Tale processo, iniziato con l’avvento dell’industrializzazione del lavoro fisicoe intellettuale, ha raggiunto la sua massima intensità nell’epoca contemporanea. La mediocrazia, secondo Deneault, è lo “stato medio” innalzato al rango di autorità. Non è questo il luogo in cui approfondire l’assai stimolante lavoro del filosofo, ma non si può evitare di integrare la sua lettura con uno studio di cui ci siamo già occupati, La conoscenza e i suoi nemici, di Tom Nichols, (“Il Nazionale” del 30 novembre 2018). La tesi di Nichols, complementare a quella di Deneault, è che la competenza sia vista con occhio sempre più sospettoso da parte delle masse che – anziché considerarla una patente di merito e un necessario supporto per chi ricopre ruoli amministrativi e dirigenziali –  la vedono come uno stigma: ossia l’appartenenza a un’élite nemica del popolo, il quale, secondo una “teodicea della sofferenza” già indagata in maniera molto convincente da Weber, rappresenta se stesso come una massa disagiata che si ritiene defraudata e rivendica il suo disagio come elemento di merito in vista della futura liberazione. Rimarrà storico, in questo senso, il “Questo lo dice lei” con il quale la pentastellata Laura Castelli, dall’alto della sua laurea triennale in Economia, dibatteva in una trasmissione TV con l’ex ministro Padoan, già economista del Fondo Monetario Internazionale. 

Matteo Salvini, deejay a Milano Marittima

Questa lunga premessa è necessaria per interpretare con la giusta chiave l’ascesa di Matteo Salvini da oscuro consigliere comunale milanese (noto alle cronache per la sua proposta di riservare posti a sedere sui mezzi pubblici ai soli passeggeri italiani) ad autentico dominus della politica nazionale. Nei giorni scorsi, dopo la sua tanto contestata esibizione alla consolle di una discoteca sulla spiaggia di Milano Marittima, il Capitano è stato difeso dal suo popolo sul Web.
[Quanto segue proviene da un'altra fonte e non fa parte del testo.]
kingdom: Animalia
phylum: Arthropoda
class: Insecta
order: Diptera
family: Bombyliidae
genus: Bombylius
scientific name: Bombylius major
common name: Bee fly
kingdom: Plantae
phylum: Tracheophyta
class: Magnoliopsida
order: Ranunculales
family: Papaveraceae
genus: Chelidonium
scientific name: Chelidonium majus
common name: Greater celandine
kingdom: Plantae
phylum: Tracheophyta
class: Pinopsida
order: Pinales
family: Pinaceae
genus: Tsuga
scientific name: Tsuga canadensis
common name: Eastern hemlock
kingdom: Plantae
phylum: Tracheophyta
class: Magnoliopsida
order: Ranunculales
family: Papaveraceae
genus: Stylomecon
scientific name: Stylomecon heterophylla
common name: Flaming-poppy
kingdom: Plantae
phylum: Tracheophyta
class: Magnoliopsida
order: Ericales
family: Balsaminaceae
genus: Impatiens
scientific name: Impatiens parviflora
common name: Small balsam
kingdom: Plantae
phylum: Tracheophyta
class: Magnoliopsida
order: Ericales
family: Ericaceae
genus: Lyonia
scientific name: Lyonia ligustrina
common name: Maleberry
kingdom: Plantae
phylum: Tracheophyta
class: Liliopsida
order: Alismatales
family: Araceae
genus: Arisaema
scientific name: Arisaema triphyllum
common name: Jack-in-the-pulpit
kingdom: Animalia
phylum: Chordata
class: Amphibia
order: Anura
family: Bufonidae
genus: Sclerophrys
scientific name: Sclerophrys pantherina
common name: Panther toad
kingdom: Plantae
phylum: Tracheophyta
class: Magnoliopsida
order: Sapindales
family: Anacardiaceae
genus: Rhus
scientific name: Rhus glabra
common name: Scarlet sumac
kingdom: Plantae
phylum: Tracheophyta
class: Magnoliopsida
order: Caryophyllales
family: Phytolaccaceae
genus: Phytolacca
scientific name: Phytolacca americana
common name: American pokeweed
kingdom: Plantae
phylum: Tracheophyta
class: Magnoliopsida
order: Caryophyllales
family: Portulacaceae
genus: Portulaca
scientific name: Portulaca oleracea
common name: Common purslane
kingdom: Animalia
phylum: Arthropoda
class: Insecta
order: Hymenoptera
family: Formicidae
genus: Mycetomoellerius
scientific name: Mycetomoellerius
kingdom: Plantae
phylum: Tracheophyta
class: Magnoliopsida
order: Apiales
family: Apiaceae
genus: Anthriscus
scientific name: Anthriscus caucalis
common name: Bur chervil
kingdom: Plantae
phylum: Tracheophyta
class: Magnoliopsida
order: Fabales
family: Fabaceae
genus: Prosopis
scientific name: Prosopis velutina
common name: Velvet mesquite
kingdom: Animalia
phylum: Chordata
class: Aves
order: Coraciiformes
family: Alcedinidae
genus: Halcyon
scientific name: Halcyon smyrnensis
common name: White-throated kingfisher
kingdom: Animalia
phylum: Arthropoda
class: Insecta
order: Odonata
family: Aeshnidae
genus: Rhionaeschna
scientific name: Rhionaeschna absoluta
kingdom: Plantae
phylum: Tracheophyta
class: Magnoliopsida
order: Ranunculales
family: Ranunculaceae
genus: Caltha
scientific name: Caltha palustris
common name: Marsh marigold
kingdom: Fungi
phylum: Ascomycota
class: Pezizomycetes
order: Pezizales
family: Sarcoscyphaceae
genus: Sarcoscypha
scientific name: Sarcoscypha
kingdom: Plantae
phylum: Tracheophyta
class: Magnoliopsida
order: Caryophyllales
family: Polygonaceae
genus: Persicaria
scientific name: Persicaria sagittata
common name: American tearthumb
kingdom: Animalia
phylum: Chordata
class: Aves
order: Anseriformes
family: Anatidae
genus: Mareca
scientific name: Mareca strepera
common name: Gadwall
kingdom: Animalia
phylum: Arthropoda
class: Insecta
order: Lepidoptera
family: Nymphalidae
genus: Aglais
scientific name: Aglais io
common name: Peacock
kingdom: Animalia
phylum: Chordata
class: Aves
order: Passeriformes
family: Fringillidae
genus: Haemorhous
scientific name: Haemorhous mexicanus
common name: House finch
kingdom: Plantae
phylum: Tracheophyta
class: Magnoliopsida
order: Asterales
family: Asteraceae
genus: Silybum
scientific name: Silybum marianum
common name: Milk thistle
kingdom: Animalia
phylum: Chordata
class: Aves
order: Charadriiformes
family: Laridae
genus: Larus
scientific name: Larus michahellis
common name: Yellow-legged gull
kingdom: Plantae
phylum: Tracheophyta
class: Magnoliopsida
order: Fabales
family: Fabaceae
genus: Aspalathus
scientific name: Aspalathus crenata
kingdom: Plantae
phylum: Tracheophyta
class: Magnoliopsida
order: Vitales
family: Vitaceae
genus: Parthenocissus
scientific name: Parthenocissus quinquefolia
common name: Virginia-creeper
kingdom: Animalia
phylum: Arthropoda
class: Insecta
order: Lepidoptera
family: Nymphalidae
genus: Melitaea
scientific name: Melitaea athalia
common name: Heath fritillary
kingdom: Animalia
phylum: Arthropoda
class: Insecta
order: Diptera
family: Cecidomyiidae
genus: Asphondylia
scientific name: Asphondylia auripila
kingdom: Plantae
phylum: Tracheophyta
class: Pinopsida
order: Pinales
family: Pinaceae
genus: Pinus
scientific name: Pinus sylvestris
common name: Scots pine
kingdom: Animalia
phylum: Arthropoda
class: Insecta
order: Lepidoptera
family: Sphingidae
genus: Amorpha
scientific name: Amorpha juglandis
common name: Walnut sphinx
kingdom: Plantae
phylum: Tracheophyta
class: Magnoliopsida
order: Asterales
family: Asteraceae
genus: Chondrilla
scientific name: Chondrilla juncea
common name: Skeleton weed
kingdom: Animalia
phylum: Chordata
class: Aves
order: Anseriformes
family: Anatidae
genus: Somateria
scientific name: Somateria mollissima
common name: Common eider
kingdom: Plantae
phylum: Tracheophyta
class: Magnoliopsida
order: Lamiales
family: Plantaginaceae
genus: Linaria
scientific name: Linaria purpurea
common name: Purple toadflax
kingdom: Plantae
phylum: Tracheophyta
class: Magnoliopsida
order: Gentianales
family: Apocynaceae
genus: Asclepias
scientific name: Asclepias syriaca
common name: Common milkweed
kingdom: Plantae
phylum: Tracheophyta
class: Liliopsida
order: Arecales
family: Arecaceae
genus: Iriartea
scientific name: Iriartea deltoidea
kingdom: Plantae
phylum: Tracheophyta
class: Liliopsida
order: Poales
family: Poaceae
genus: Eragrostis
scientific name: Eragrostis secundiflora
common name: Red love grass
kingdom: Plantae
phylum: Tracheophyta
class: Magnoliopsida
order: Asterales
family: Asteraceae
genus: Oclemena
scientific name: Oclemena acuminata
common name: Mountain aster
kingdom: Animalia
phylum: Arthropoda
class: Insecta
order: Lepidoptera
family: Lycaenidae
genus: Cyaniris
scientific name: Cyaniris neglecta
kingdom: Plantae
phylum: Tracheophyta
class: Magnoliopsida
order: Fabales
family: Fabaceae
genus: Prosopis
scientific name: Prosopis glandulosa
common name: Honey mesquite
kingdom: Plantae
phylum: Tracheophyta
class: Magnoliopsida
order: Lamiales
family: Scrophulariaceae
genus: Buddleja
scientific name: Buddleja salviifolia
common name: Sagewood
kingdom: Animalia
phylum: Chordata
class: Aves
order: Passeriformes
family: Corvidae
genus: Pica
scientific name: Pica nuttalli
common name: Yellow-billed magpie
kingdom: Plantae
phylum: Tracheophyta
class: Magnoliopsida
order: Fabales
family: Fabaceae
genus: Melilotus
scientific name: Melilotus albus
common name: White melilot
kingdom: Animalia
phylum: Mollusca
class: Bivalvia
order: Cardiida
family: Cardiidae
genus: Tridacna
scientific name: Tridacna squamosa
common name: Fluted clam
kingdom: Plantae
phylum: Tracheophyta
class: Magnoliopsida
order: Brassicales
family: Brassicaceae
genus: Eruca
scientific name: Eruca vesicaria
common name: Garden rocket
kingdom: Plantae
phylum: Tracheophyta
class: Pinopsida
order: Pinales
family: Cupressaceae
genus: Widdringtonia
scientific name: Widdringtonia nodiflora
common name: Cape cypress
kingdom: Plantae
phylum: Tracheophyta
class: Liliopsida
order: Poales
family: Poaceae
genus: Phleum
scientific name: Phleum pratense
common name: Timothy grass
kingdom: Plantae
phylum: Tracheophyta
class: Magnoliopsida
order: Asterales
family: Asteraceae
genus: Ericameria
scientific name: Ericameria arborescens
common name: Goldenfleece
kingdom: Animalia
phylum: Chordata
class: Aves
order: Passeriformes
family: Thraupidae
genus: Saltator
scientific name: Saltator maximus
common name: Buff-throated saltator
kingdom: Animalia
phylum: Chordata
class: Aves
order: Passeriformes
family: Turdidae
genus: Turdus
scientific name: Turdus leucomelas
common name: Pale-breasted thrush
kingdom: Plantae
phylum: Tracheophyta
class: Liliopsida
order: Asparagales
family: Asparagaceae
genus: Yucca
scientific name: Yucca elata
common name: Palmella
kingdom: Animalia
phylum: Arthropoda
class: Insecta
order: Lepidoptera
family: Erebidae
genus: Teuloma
Delle tante voci, una ci pare significativa: quella di un consigliere comunale che ha scritto sui social: «Grande Matteo! Leader del più grande partito in Italia e d’Europa che si comporta come un uomo qualunque, tra la gente, per la gente. Questa è la tua forza, questo quello che vogliono le persone normali».

Ora, prescindendo dal fatto che “gli uomini normali” in genere non fanno i deejay in spiaggia e un ministro non dovrebbe essere esaltato perché si comporta come un “uomo qualunque”, piuttosto perché svolge bene un lavoro nient’affatto “qualunque”, queste parole colgono le ragioni dell’ascesa di Salvini molto meglio di ponderose pagine di analisi sociologiche. Salvini trionfa perché è il “medioman” nel quale la maggioranza degli italiani si identifica. Con il modo di vestire raffazzonato, il fisico fuori forma, la pancia dilatata dai tortellini al sugo Star e da boccali di birra di cui si nutre, almeno stando ai post che pubblica sui social, e i suoi slogan banali da “terribile semplificatore”, Salvini interpreta l’average guy in una società di mediocri che (non a caso) ha individuato nei due estremi della piramide sociale, ovvero l’élite e chi vive ai margini, gli obiettivi verso cui incanalare il proprio risentimento per non essere riusciti a salire sull’ascensore della mobilità sociale verticale.

Attorno a questa figura, che interpreta più o meno scientemente, Salvini ha costruito un movimento di cui la classe dirigente dal curriculum “leggero” è lo specchio fedele. Essa è composta di average guys le cui eccellenze sono studenti fuori corso, ex archivisti in enti pubblici, disoccupati cronici senza una sola ora di lavoro all’attivo e via discorrendo, ritrovatisi nella stanza dei bottoni del Paese. I risultati si vedono: in Europa l’Italia è una specie di paria, l’unica Nazione in stagnazione dove, al di là delle roboanti affermazioni della propaganda di regime, nessun provvedimento del governo della gente (comune) è stato minimamente efficace. La realtà vince sempre sulla narrazione, per quanto il salvinismo come categoria dello spirito viva sulla totale identificazione del popolo con i suoi paladini. «Virtù del Nulla», diceva in un’intervista del 1977 la scrittrice Anna Maria Ortense. «Più una cosa è nulla, o male addirittura,  più è vanificante o vanificata, più viene accettata e celebrata. Sembra uno scherzo, dapprima: poi, poco a poco, ti convinci che è realtà.»